Prepare the Way: Advent Day 15
Ripeness of Time
Do you ever have moments where you find life is interrupted? These interruptions are life. We are surrounded by them. Turn on the evening news, or open the newspaper? Let us consider our own lives? Brokenness. Despite the vows, somewhere the marriage changed? You visit the Doctor hoping for something definitive only to be sent home waiting for test results. Will this job ever end? What are some of the interruptions in our lives?
There is much curiosity with today’s text. Listen to what immediately precedes today’s reading.
‘And the streams of Edom shall be turned into pitch,and her soil into sulfur;her land shall become burning pitch.
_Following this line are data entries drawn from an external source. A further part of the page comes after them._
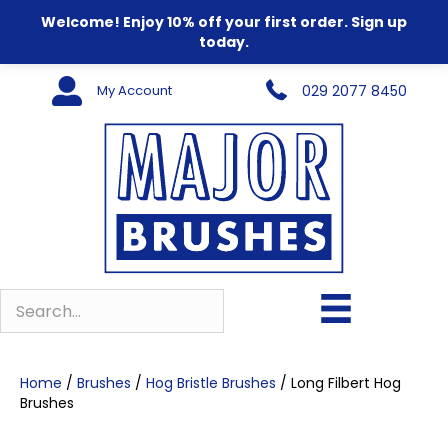
Welcome! Enjoy 10% off your first order. Sign up
today.
My Account
029 2077 8450
Home
/
Brushes
/
Hog Bristle Brushes
/ Long Filbert Hog
Brushes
Night and day it shall not be quenched;its smoke shall go up forever.
From generation to generation it shall lie waste;no one shall pass through it forever and ever.
But the hawk and the hedgehog shall possess it;the owl and the raven shall live in it.
He shall stretch the line of confusion over it,and the plummet of chaos over its nobles. They shall name it No Kingdom There,and all its princes shall be nothing. Thorns shall grow over its strongholds,nettles and thistles in its fortresses. It shall be the haunt of jackals…”
No Kingdom there…thorns, thistles, and jackles… all of life becomes this—deserts and barren. This is the warnings and judgment that the prophet Isaiah has been sharing from the beginning. From the land of milk and honey, God’s promise, to this. Life as it was has been interrupted.
But today’s interruption is different. It is out of place. It doesn’t fit. In the midst of despair, we find:
Is. 35:1 The wilderness and the dry land shall be glad,
the desert shall rejoice and blossom;
like the crocus
2 it shall blossom abundantly,
and rejoice with joy and singing…
The God who cares about the desert, the barren places—is the same God that cares about us. In our deserts—God shows up. When all seems hopeless and desolate, we are not without hope. The desert shall rejoice.
And not to ignore how God enters… He will come with vengeance, with terrible recompense…” This is right after do not fear—vengeance, terrible recompense—and my knees tremble, but this vengeance, God’s interruption is to save.” In the desert is life.
Really, this is magnificent. And this is Advent. In one hand, we look back and remember God’s promise. If we squint, we look back and remember a garden. And looking back, we then look forward and with hope, we find a new creation. We find restoration. That in this section of warnings…the times it seems God is so far away, God enters with a vengeance…to save. And God’s saving purpose is joy.
The desert shall rejoice. It shall blossom abundantly and rejoice with joy and singing. And our reading today concludes, “And the ransomed of the Lord shall return And the ransomed of the LORD shall come to Zion with singing, everlasting joy shall be upon their heads; they shall obtain joy and gladness…”
Waiting places…God enters. And there is joy.
Where do you see the beginnings of God’s promises around you? May we enter into a time of prayer discerning new beginnings. Ushers will be handing out flowers that you may write on as an expression of your prayer for new beginnings that you can then bring forward to hang on the tree.
“The desert and the parched land will be glad; the wilderness will rejoice and blossom. Like the crocus, it will burst into bloom” (Isa. 35:1-2, TNIV).
The first sign of new life, a tiny green sprout, is cause for celebration in the spring. In and of itself, a sprout might be unimpressive, except that we know it’s a sign of what’s coming. With water and sunshine and time, even the tiniest seed grows. Then we can see and smell and touch everything that sprout was meant to be: the full plant in complete flower.
Waiting can be easier when we know what’s coming and what to expect. But knowing those things can also make waiting harder because we can get impatient. Or we can be caught by surprise: what finally appears is even more amazing that what we thought we knew was coming.
Look at the sprout. Now look at the full plant. Smell the flowers. Could you ever have expected this?
We are waiting for a new thing; from a sprout, the full flower. Maybe it will be even more than we expect.[1]
[1] Reformed Worship, Erica Schemper, Sept. 2013 issue, Advent Prayer Stations. Advent Week 3.